If I have a graph with 10^6 nodes and each node has 1000 relationships, searching for the shortest path up to 4 levels, must search for 1000*1000*1000*1000=10^12 nodes that is higher than total nodes. The reason is that some nodes are repeated during search. My question is that in neo4j shortestPath algorithm, this search takes time of touching 10^6 nodes or 10^12 nodes. In other words, does it mark up nodes that are already searched to not search them again?
Thanks
Upvotes: 1
Views: 276
Reputation: 30397
I don't believe that kind of pruning is used.

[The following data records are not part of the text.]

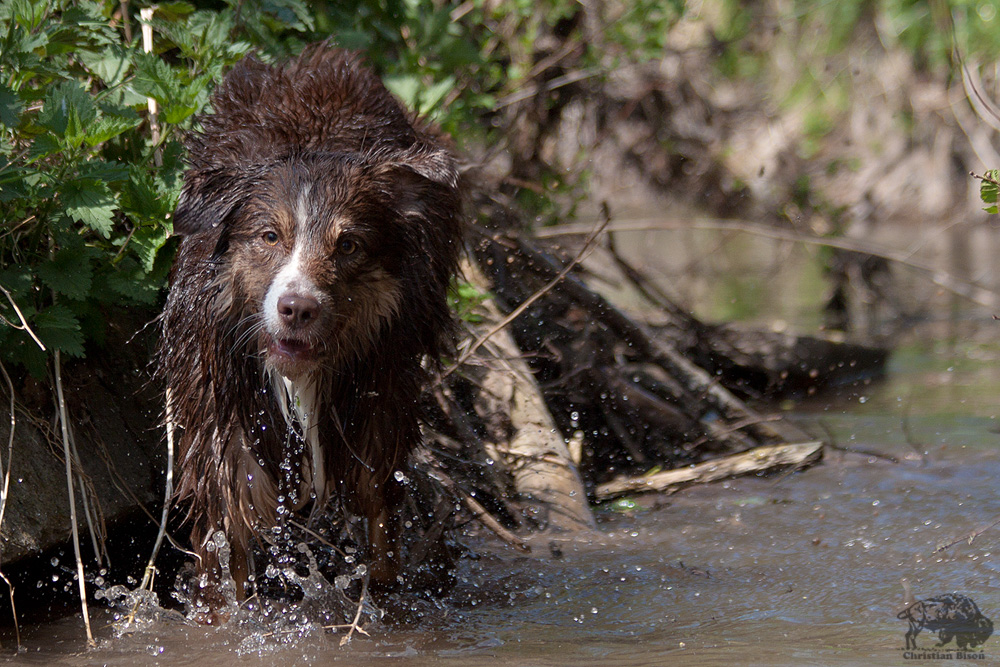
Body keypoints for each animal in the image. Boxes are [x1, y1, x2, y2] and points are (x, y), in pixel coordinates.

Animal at [159, 44, 460, 612]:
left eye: (349, 245)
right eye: (269, 236)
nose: (296, 308)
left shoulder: (380, 396)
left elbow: (378, 514)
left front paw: (383, 600)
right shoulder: (222, 416)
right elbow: (226, 533)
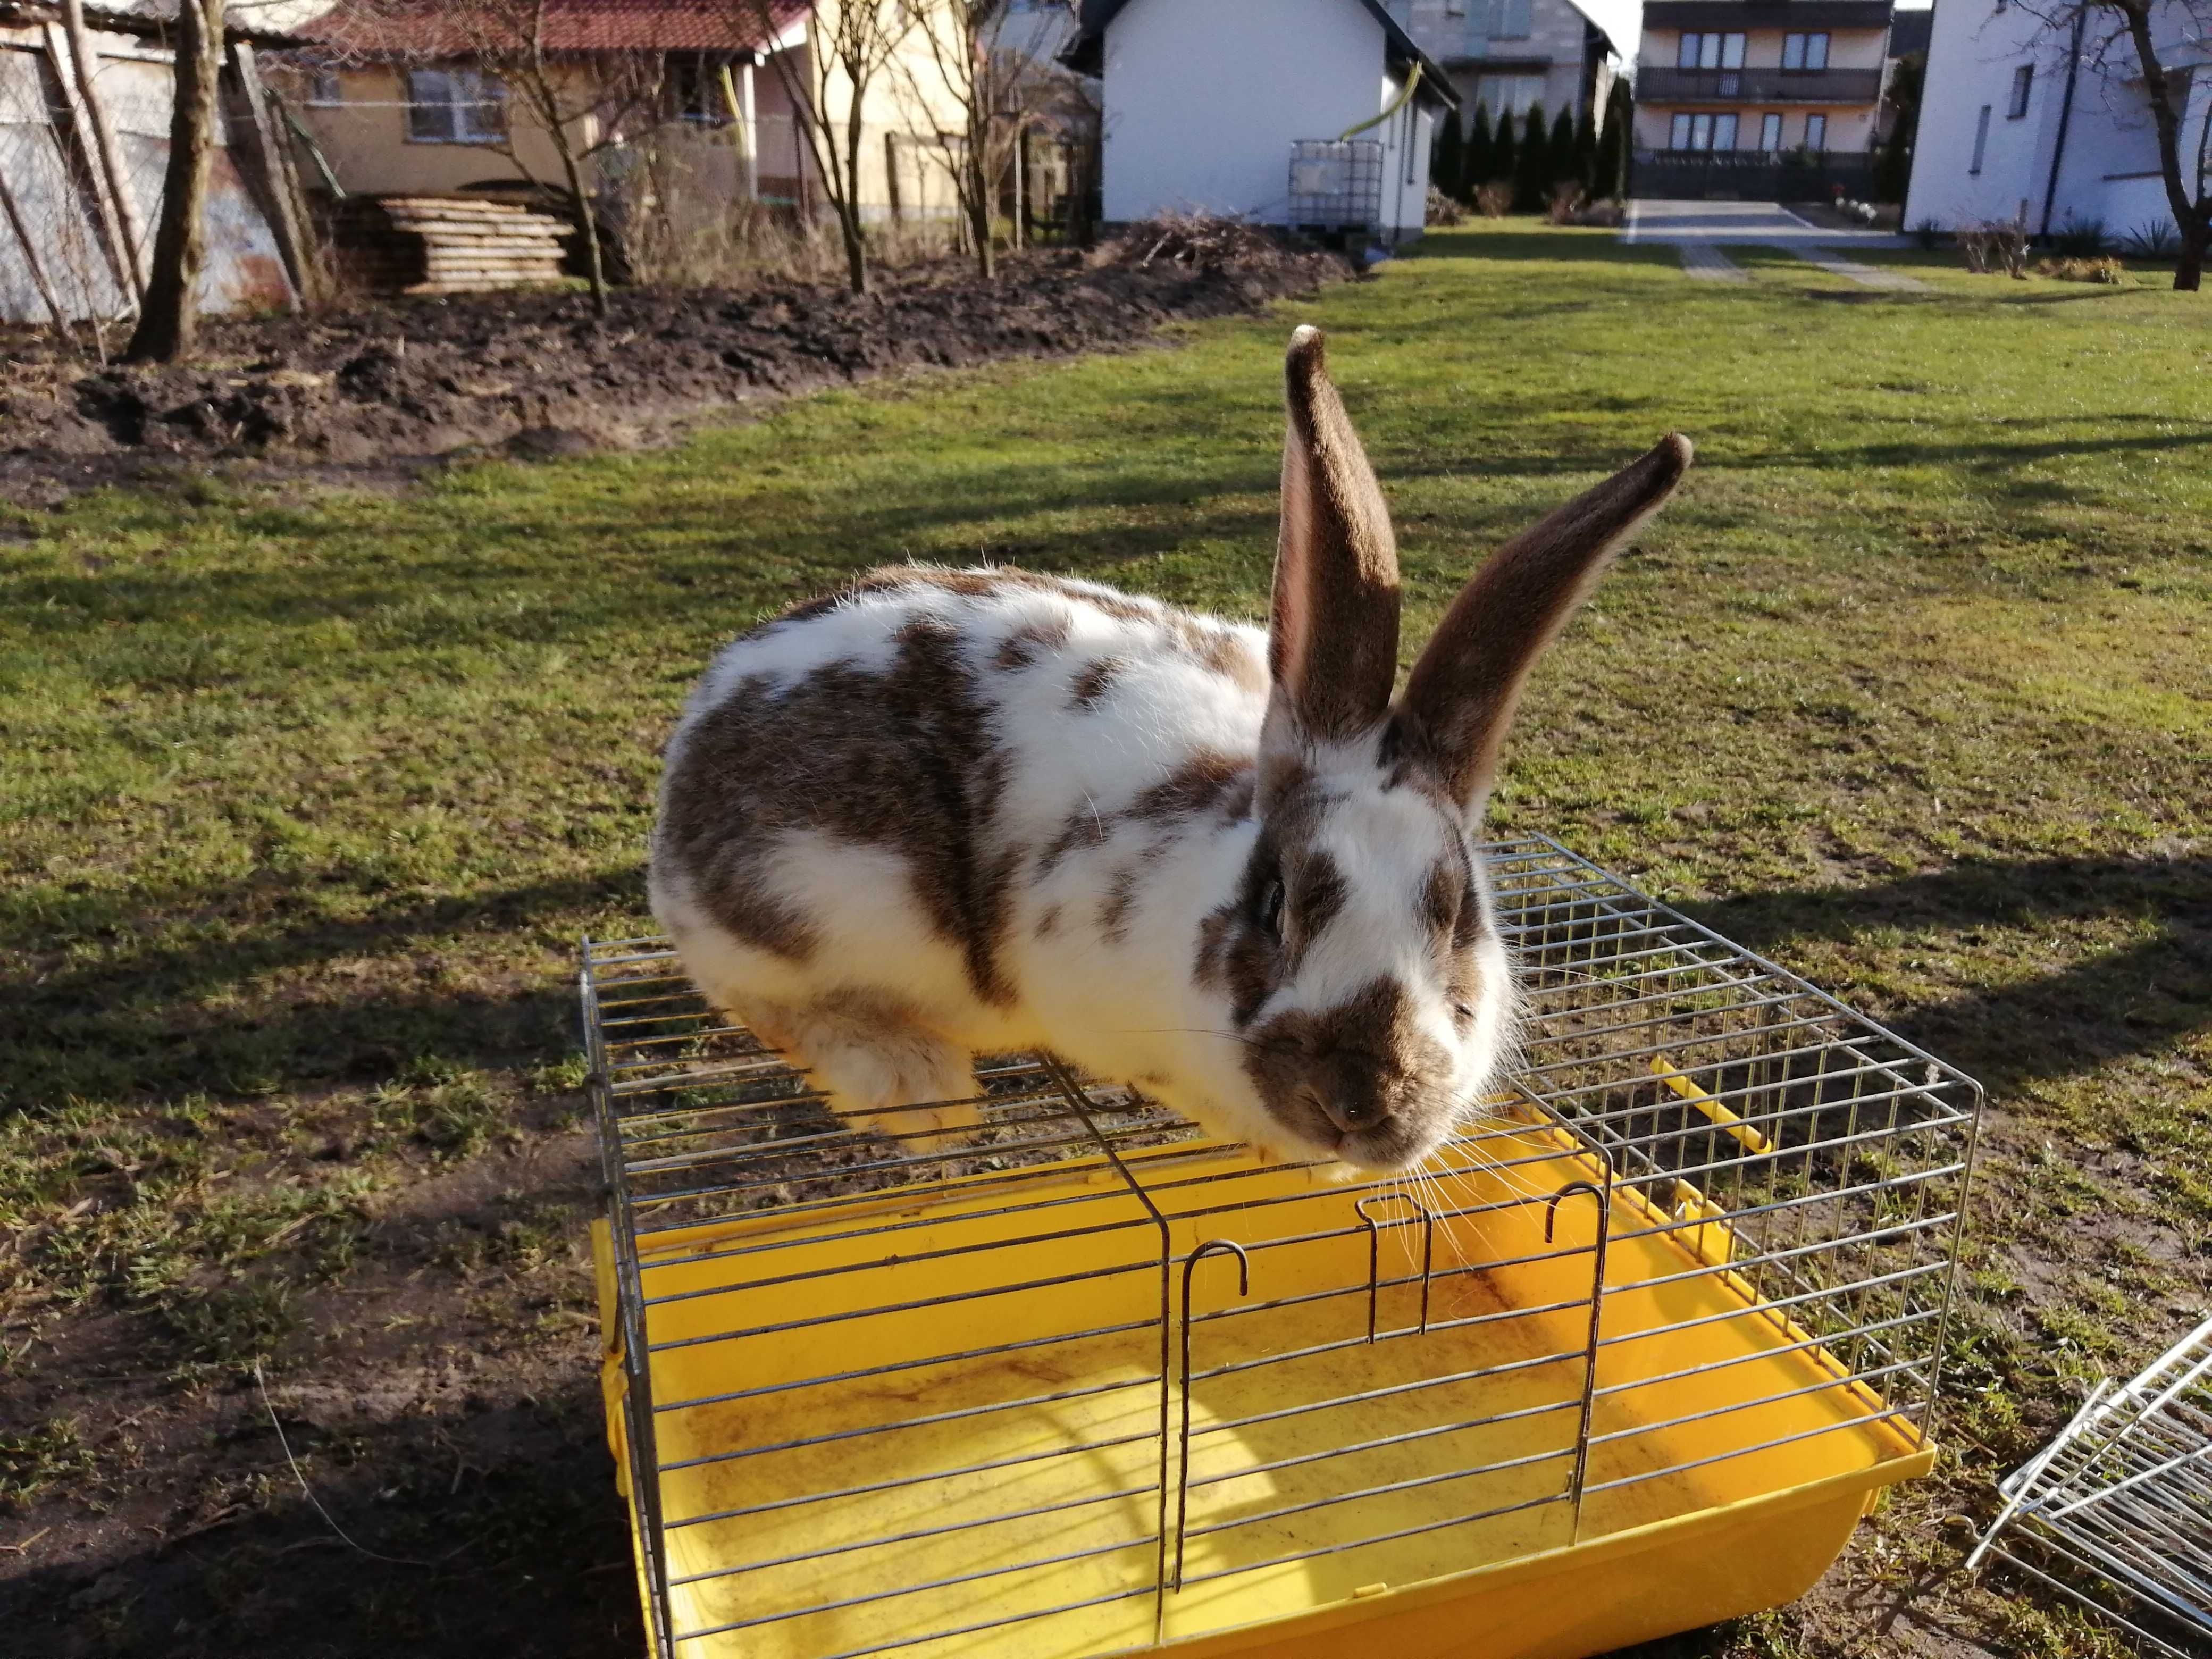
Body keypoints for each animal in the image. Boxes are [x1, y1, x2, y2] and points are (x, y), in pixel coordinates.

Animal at [646, 325, 1690, 1177]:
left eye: (1457, 914)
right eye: (1277, 903)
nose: (1359, 1101)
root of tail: (693, 739)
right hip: (814, 898)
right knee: (759, 997)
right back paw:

In Cypher, the default uniqueness for traversals is RELATIONSHIP_PATH: within each path, a relationship must be unique, they can't be reused.
You might try using either the shortestPath proc in the Graph Algorithms project or one of APOC Procedures' path expander procs instead.
With APOC path expanders, you can either set the uniqueness yourself to NODE_GLOBAL (which prevents processing of the same nodes multiple times during all expansions), or use one of the procs that already does this under the hood (subgraphNodes()
, subgraphAll()
, or spanningTree()
).
The gotchas (at the moment) with APOC are that you can't currently supply the end nodes of the expansion (you'll have to expand out to nodes with certain defined labels and filter your results after with a WHERE clause), and expansions only go in one direction (from start node out) instead of bi-directional (such as from cypher's shortestPath()), so you won't realize any efficiency improvements that can happen from expanding from the other direction.
I currently have a PR on APOC to supply known end nodes of the expansion, so that should make it into the next APOC release (within the next week or so).
Upvotes: 1